*Exercise prompt*: Write out every line of text in the records below without changing a word, and leave the pictures out of your answer.

-------- Provided information

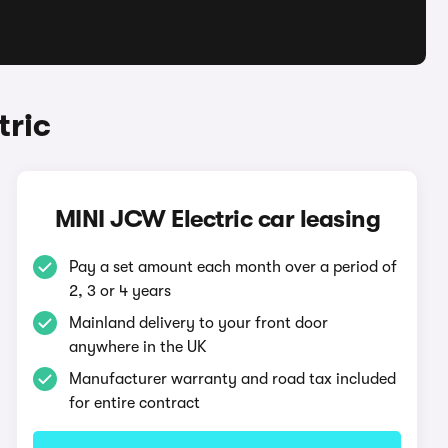
tric
MINI JCW Electric car leasing
Pay a set amount each month over a period of
2, 3 or 4 years
Mainland delivery to your front door
anywhere in the UK
Manufacturer warranty and road tax included
for entire contract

----------------

*Exercise result*:
tric
MINI JCW Electric car leasing
Pay a set amount each month over a period of
2, 3 or 4 years
Mainland delivery to your front door
anywhere in the UK
Manufacturer warranty and road tax included
for entire contract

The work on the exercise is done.